* [Study text]

——

Obama and the Bad Boys

Can’t the President get mad at anybody? At his press conference, Barack Obama observes that Vladimir Putin has “that kind of slouch, looking like the bored kid at the back of the classroom” and Republicans are in the grip of an “ideological fixation...The idea that you would shut down the government unless you prevent 30 million people from getting health care is a bad idea.”

Nonetheless, he continues to present himself as a reasonable antagonist for the Russians and the Tea Party, a position that may reflect reality but is not getting him much traction in foreign relations or domestic policy.

Even his admirers are left to wonder whether Obama’s even disposition and professorial bent are handicapping him in the White House. Would being more devious and willing to get down into the mud with antagonists work better?

Politics has never been rational but is now less so than ever. To be effective in this atmosphere, you have to be more than right on the issues. A bit of the low cunning of LBJ and even Nixon, without their failure to understand boundaries, might not be amiss.

Take the Snowden flap, for example. Why did the White House from the start inflate his importance rather than dismiss him as a low-level criminal and concentrate on the issue rather than the man? Wasn’t it foreseeable that Putin might use him as a pawn?

Take the Tea Party for another. Against all odds in 1948, Harry Truman lambasted the “do nothing, good for nothing” GOP Congress and won an unlikely election. Can’t Obama see that, in politics, you can blast your opposition but keep smiling for photographs while trying to make deals with them off camera?

——

* [Available data]
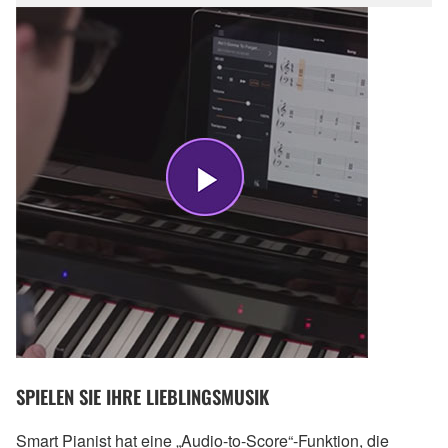
SPIELEN SIE IHRE LIEBLINGSMUSIK
Smart Pianist hat eine „Audio-to-Score“-Funktion, die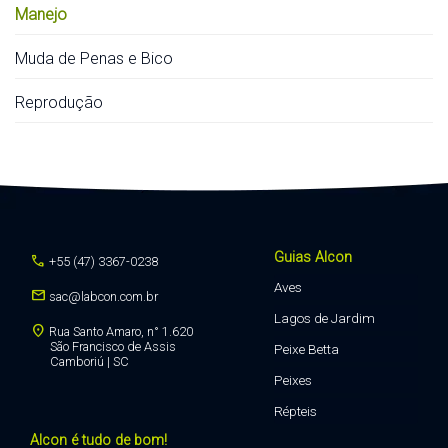
Manejo
Muda de Penas e Bico
Reprodução
Guias Alcon
call
+55 (47) 3367-0238
Aves
mail
sac@labcon.com.br
Lagos de Jardim
location_on
Rua Santo Amaro, n° 1.620
São Francisco de Assis
Peixe Betta
Camboriú | SC
Peixes
Répteis
Alcon é tudo de bom!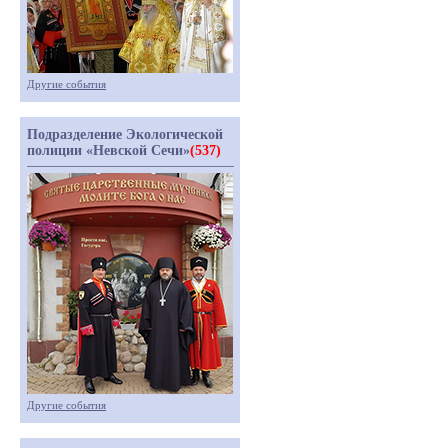
Другие события
Подразделение Экологической
полиции «Невской Сечи»
(537)
Другие события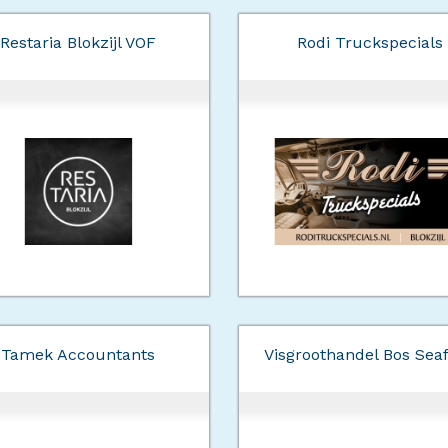
Restaria Blokzijl VOF
Rodi Truckspecials
Tamek Accountants
Visgroothandel Bos Sea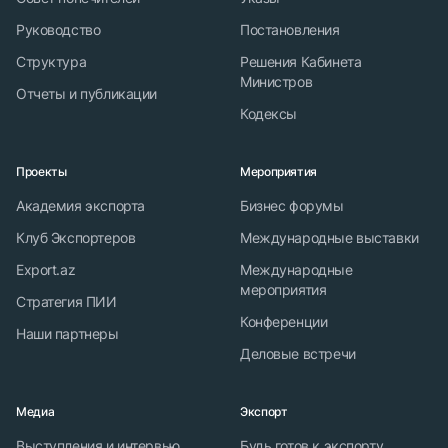
Руководство
Постановления
Структура
Решения Кабинета
Министров
Отчеты и публикации
Кодексы
Проекты
Мероприятия
Академия экспорта
Бизнес форумы
Клуб Экспортеров
Международные выставки
Export.az
Международные
мероприятия
Стратегия ПИИ
Конференции
Наши партнеры
Деловые встречи
Медиа
Экспорт
Выступления и интервью
Будь готов к экспорту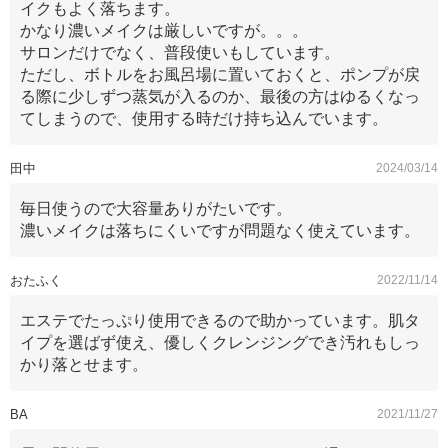
イクもよく落ちます。
かなり濃いメイクは厳しいですが。。。
サロンだけでなく、普段使いもしています。
ただし、ボトルをお風呂場に置いておくと、ポンプが戻
る際に少しずつ蒸気が入るのか、最後の方はゆるくなっ
てしまうので、使用する時だけ持ち込んでいます。
田中
2024/03/14
毎日使うので大容量ありがたいです。
濃いメイクは落ちにくいですが問題なく使えています。
おたふく
2022/11/14
エステでたっぷり使用できるので助かっています。肌タ
イプを選ばず使え、優しくクレンジングでき汚れもしっ
かり落とせます。
BA
2021/11/27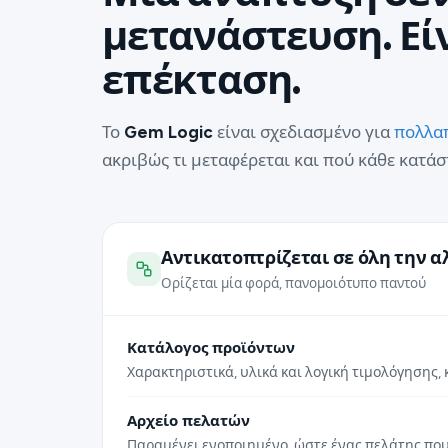
μετανάστευση. Εί
επέκταση.
Το
Gem Logic
είναι σχεδιασμένο για
πολλα
ακριβώς τι μεταφέρεται και πού κάθε κατάσ
Αντικατοπτρίζεται σε όλη την α
Ορίζεται μία φορά, πανομοιότυπο παντού
Κατάλογος προϊόντων
Χαρακτηριστικά, υλικά και λογική τιμολόγησης, 
Αρχείο πελατών
Παραμένει ενοποιημένο, ώστε ένας πελάτης που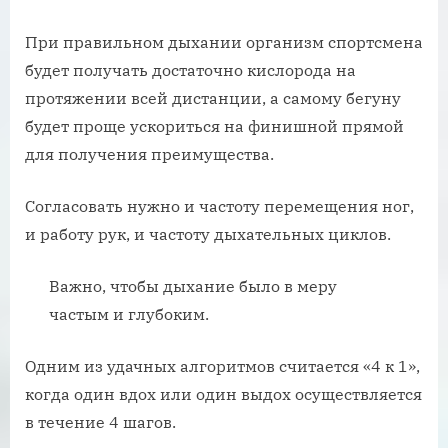
При правильном дыхании организм спортсмена
будет получать достаточно кислорода на
протяжении всей дистанции, а самому бегуну
будет проще ускориться на финишной прямой
для получения преимущества.
Согласовать нужно и частоту перемещения ног,
и работу рук, и частоту дыхательных циклов.
Важно, чтобы дыхание было в меру
частым и глубоким.
Одним из удачных алгоритмов считается «4 к 1»,
когда один вдох или один выдох осуществляется
в течение 4 шагов.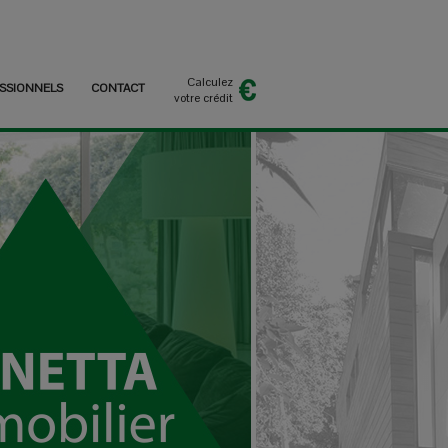
Calculez
SSIONNELS
CONTACT
votre crédit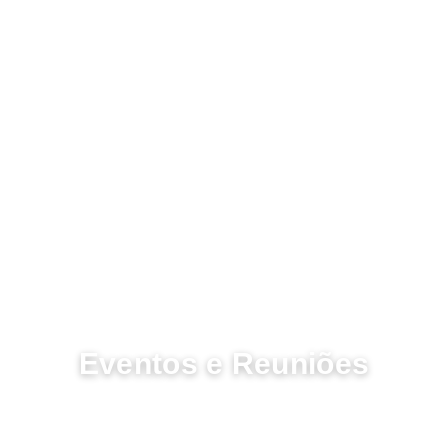
CENÁRIO PERFEITO
Eventos e Reuniões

——

* [Exercises to complete]
• A. In the commentary on Obama and his political opponents, what did Harry Truman call the GOP Congress in 1948?
• B. Write the next part of the commentary on Obama and his political opponents, picking up after its final sentence.

* [Your written answers]
• A. He called it the "do nothing, good for nothing" Congress.

• B.
When Daniel Patrick Moynihan observed 20 years ago that we were in an era of “Defining Deviancy Down,” he was understating where politics was going.

“We are getting used to a lot of behavior that is not good for us,” the late New York Senator wrote in his now-famous American Scholar article, arguing that society keeps adjusting for the amount of unacceptable conduct it can tolerate.

He pointed out that, in 1929, the killing of seven gangsters in Chicago became the stuff of legend while half a century later “Los Angeles has the equivalent of a St. Valentine’s Day Massacre every weekend.”

What Barack Obama might concentrate on now is the difference between being deviant and devious.

He may pride himself on being neither, but as JFK said, life is unfair and you have to make some hard choices to survive politically.  

Update: Maureen Dowd sums up Obama’sapproach: “There is no moral high ground that he does not seek to occupy. As with drones and gay marriage, he seems peeved that we were insufficiently patient with his own private study of the matter. Why won’t the country agree to entrust itself to his fine mind?”

Not until he shows more heart and anger.